====== Quoted passage

Accessibility/Virtual buffer smash
This project aims to support NVDA and other assistive technologies on Windows to get rid of virtual buffers for their support of Firefox and other Mozilla products.
The concept of virtual buffers was originally invented in the late 1990s to overcome shortcomings in accessibility APIs and slow cross-process COM calls. After a page loads, it is sucked into the screen reader in whole, analyzed, and then presented to the user in a linear fashion, much like a text document in Microsoft Word and other word processing environments. The text is augmented with semantic information such as links, graphics, headings, tables, lists, form fields and others. Whenever changes happen dynamically on a web page, such as is common since the mid 2000s, browsers fire certain events the screen reader listens to, such as EVENT_REORDER, and updates its "copy" of the page with the changes that happened. It is the browser's responsibility to fire the appropriate events for certain happenings, and it is the screen reader's responsibility to keep its view of the world in sync.
Because this screen reader specific copy of the document does not really exist outside the screen reader itself, it is often referred to as a virtual document, and the cursor to browse it, is subsequently called a virtual cursor. Other screen readers call it browse mode. The user navigates this document via arrow keys, the tab key, or so-called screen reader specific quick navigation keys to jump quickly to certain types of elements within the document. Such elements can include headings, even by specific levels 1 through 6, form fields, lists and list items, graphics, annotations and objects (such as Flash objects). The keyboard is completely taken by the screen reader, and the browser does not see any of the goings-on besides occasional instructions to set focus to elements.
Whenever a user has to interact with the page, they have to tell the screen reader to switch out of this linear document into another mode which is called focus mode, or forms mode, depending on the screen reader in use. This is usually done by focusing an element where direct interaction is needed, such as text inputs or dropdown comboboxes, and pressing Enter. Other screen readers allow an automatic switch to this focus mode via tabbing, or even switch to the mode automatically whenever the virtual cursor lands on such an element. Simpler widgets such as links, buttons, or checkboxes, can usually be interacted with from within the virtual mode directly using Enter or Space to activate or toggle.

============

Task instructions:
[a] Answer these questions about the virtual buffer text, one line each, marked as they are:
(i) When was the concept of virtual buffers originally invented?
(ii) Which event is named as an example of one the screen reader listens to?
(iii) After focusing an element that needs direct interaction, which key is usually pressed to switch into focus mode?
[b] Please write out the part of the virtual buffer text that opens with the words "Accessibility/Virtual buffer smash" and closes with "other Mozilla products.", renaming "Firefox" to "Thunderbird".

====== Supplied material

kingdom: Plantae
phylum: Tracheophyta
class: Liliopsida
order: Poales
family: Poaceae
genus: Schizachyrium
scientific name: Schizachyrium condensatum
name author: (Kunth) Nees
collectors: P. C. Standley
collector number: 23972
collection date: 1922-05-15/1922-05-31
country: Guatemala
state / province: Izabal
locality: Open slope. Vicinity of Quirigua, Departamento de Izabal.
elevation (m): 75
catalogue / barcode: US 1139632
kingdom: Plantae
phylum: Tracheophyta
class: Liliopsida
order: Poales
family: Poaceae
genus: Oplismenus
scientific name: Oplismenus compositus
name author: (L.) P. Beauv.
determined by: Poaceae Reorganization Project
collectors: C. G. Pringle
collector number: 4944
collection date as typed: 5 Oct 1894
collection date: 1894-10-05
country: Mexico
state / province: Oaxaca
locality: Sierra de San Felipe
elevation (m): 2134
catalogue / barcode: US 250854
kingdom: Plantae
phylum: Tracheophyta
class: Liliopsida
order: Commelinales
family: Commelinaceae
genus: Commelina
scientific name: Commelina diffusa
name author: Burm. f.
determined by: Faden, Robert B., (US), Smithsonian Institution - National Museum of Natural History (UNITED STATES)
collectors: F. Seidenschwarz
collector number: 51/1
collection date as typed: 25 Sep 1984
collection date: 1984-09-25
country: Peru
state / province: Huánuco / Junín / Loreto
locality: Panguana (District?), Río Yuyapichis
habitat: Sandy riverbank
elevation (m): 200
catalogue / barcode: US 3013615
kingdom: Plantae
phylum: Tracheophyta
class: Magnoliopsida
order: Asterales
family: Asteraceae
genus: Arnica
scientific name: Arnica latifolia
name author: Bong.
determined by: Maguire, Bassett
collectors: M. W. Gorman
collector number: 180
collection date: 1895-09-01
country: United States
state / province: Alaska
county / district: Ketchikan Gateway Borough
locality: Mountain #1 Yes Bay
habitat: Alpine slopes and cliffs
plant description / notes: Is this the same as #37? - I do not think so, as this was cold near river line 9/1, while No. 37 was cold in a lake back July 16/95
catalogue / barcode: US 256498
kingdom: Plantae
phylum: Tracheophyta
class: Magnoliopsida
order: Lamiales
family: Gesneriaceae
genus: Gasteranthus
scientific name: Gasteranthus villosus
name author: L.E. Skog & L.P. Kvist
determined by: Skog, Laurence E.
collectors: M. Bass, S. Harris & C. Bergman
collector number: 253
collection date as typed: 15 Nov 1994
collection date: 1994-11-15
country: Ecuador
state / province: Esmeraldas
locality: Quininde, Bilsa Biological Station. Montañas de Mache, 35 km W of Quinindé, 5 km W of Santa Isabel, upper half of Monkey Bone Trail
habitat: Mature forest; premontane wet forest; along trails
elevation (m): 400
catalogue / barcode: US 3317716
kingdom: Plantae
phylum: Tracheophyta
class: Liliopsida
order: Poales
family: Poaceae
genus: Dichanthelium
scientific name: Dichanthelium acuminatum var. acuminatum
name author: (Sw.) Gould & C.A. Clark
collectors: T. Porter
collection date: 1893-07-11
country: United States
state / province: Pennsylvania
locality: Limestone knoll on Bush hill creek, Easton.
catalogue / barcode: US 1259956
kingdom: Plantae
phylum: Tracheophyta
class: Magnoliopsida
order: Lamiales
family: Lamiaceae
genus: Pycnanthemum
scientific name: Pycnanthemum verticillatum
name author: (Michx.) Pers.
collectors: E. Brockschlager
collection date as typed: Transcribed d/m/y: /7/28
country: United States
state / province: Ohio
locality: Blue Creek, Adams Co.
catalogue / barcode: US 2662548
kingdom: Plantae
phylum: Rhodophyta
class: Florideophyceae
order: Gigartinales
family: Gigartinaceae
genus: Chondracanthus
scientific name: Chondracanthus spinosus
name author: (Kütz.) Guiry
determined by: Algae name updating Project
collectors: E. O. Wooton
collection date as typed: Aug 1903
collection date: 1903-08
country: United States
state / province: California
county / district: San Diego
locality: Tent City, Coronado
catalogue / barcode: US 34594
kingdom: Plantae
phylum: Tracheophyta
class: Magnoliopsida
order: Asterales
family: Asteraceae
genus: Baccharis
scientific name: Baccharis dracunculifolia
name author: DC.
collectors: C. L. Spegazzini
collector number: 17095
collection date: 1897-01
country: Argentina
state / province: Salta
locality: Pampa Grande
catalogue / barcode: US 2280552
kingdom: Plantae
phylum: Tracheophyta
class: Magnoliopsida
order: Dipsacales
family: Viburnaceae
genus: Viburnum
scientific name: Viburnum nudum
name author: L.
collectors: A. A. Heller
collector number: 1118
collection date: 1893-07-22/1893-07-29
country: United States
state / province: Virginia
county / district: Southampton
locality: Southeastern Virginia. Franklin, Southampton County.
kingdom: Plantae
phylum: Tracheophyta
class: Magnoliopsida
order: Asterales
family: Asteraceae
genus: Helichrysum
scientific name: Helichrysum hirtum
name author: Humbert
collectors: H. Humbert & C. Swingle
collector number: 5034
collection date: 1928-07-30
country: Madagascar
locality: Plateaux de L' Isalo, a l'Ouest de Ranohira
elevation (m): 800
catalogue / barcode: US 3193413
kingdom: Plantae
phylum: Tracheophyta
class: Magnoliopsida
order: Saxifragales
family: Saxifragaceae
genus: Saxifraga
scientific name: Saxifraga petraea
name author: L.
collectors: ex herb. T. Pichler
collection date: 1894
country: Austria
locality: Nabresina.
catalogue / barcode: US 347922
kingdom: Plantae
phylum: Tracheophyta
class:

============

Replies:
[a]
(i) In the late 1990s.
(ii) EVENT_REORDER.
(iii) Enter.

[b]
Accessibility/Virtual buffer smash
This project aims to support NVDA and other assistive technologies on Windows to get rid of virtual buffers for their support of Thunderbird and other Mozilla products.